EXERCISE TASKS:
1. List each abbreviation that the piece on escalating compliance concerns introduces in parentheses, with the full form it stands for.
2. Pick up the piece on escalating compliance concerns after its final sentence and write on from there.

STUDY TEXT:
⁂

The charging last week of three former Hewlett-Packard (HP) employees in Germany reminded me of some of the interesting underlying facts of the case. The Wall Street Journal (WSJ) has reported that at least one witness has said that the transactions in question were internally approved by HP through its then existing, contract approval process. Mr. Dieter Brunner, a contract employee who was working as an accountant on the group that approved the transaction, said in an interview that he was surprised when, as a temporary employee of HP, he first saw an invoice from an agent in 2004. “It didn’t make sense,” because there was no apparent reason for HP to pay such big sums to accounts controlled by small-businesses, Mr. Brunner said. He then proceeded to say he processed the transactions anyway because he was the most junior employee handling the file, “I assumed the deal was OK, because senior officials also signed off on the paperwork”.
The lesson learned here is not only must there be training to all employees but a company must listen to these employee-raised issues. In almost every circumstance where a significant compliance matter has arisen, if the issue had been reported or at least sent up the chain for consideration, there is a good chance that the incident would not have exploded into a full Foreign Corrupt Practices Act (FCPA) compliance violation. Matthew King, Group Head of Internal Audit at HSBC, calls this concept “escalation” and he believes that one of the more key features of any successful compliance program is to escalate compliance concerns up the chain for consideration and/or resolution.
This means that in almost every circumstance regarding a compliance issue he had been involved with, at some point a situation arose where an employee did not report a situation or event up to an appropriate level for additional review. This failure to escalate leads to the issue not reaching the right people in the company for review/action/resolution and the issue later becomes more difficult and more expensive to deal with in the company. A company needs to have a culture in place to not only allow escalation but to actively encourage elevation. This requires that both a structure and process, for the structure, exist. The company must then train, train and train all of its employees. Lastly, while a whistleblower process or hotlines are necessary these should not be viewed as the only systems which allow an employee to escalate a concern. The key would appear to be both having the systems in place to allow such escalation and to train all employees, including contract employees on how to escalate an issue.

⁂

INPUT DATA:
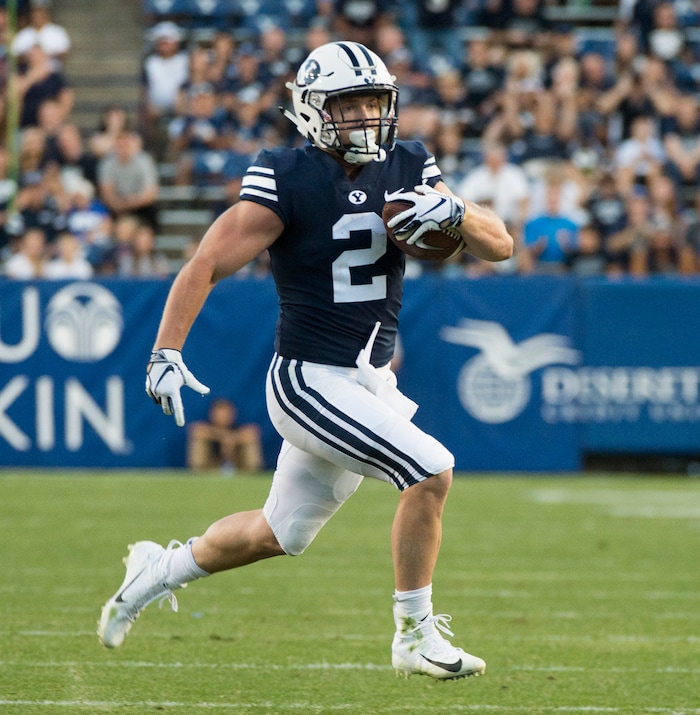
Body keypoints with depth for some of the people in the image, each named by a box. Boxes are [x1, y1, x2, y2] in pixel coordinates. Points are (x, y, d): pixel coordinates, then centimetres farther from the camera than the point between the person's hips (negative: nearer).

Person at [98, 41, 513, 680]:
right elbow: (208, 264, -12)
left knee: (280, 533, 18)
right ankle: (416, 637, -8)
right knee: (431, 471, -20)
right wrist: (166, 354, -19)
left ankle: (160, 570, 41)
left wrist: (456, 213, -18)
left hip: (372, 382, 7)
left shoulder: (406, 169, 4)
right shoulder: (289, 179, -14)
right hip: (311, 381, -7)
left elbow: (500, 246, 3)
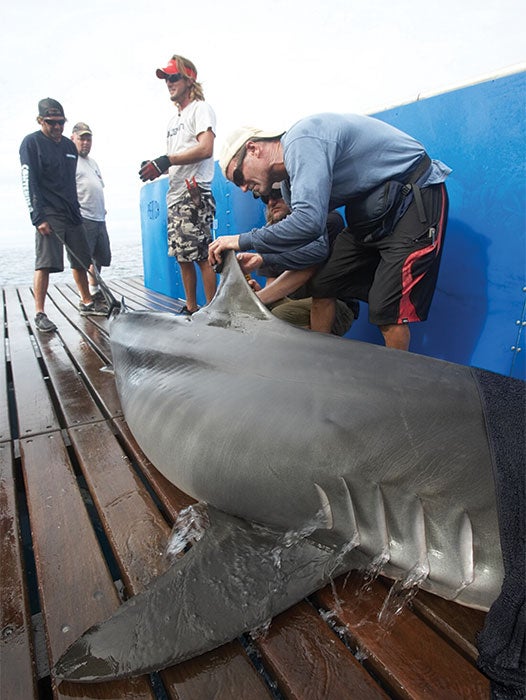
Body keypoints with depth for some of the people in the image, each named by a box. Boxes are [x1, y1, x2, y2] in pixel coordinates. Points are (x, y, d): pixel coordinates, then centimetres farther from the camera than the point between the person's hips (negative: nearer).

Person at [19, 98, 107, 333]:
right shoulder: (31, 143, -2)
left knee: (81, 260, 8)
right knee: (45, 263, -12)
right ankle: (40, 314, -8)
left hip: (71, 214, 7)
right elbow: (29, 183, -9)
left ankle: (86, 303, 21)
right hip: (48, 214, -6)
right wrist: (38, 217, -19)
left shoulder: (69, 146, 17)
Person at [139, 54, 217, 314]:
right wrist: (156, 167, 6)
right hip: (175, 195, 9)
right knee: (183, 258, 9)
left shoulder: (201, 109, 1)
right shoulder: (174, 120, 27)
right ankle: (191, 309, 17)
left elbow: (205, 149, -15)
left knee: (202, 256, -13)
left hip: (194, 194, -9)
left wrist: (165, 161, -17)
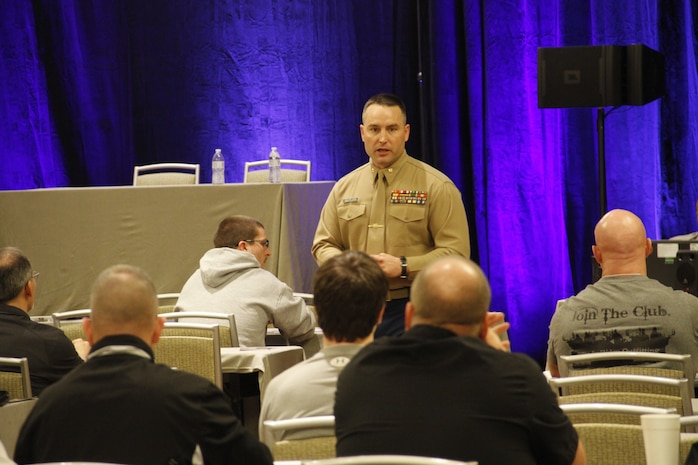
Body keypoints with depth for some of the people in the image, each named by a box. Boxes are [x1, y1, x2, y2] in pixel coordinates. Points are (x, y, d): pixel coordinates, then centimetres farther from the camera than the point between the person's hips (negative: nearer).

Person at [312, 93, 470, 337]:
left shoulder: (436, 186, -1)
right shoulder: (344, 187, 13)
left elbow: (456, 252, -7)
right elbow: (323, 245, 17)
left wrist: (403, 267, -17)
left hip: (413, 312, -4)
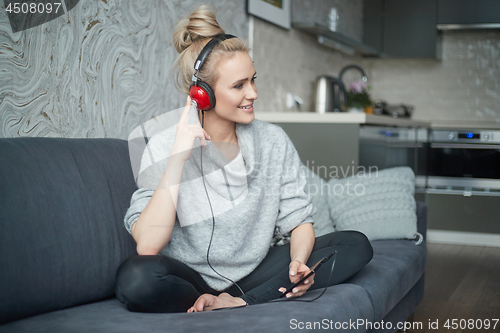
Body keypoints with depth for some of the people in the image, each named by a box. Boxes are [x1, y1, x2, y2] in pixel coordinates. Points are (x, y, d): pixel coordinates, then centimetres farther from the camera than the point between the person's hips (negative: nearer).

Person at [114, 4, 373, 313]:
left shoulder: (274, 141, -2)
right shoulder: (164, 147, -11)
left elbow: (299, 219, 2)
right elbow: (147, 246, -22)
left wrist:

⁂

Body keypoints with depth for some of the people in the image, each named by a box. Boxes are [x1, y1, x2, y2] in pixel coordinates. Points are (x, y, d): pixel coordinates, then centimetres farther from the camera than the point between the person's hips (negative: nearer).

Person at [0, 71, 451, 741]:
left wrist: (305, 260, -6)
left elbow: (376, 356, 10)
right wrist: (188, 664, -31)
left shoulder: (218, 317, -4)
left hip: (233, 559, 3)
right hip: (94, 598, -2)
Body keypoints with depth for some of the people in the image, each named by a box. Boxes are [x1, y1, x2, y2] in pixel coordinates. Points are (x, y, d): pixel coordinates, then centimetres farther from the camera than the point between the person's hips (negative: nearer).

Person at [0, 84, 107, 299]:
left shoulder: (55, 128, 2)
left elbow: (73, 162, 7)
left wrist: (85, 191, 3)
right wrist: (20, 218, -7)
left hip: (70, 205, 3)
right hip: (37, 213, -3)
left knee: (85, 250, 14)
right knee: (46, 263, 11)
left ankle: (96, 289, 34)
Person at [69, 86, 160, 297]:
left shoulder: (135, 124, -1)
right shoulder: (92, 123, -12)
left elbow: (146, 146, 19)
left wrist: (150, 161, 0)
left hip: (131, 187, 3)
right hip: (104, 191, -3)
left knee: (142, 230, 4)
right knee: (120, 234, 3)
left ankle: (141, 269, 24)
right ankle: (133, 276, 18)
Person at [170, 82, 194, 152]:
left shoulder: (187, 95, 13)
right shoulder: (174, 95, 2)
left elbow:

⁂

ANSWERS GIVEN:
1.
HP: Hewlett-Packard
WSJ: The Wall Street Journal
FCPA: Foreign Corrupt Practices Act

2.
Mike Volkov, on his Blogsite Corruption, Crime and Compliance, released a video last week where he talked about the need for a company to listen to employee complaints. He talked about this concept in terms of a whistleblower but it also holds true if an employee escalates a concern about an anti-corruption issue. In this day of eight substantive complaints coming into the Securities and Exchange Commission (SEC) whistleblower program on a daily basis, companies simply cannot afford to not listen. Think what position HP might be in today if this temporary employee had escalated his concern and the company had listened to him. Initially, HP would not have been under investigation by governmental authorities in Germany and Russian. In the US, both the Department of Justice (DOJ) and SEC are investigating the transaction. More ominously for HP, investigators from these jurisdictions are also now investigating other international operations, including those in Russia and the former CIS states to ascertain if other commissions paid involved similar allegations of bribery and corruption as those in the German subsidiary’s transaction.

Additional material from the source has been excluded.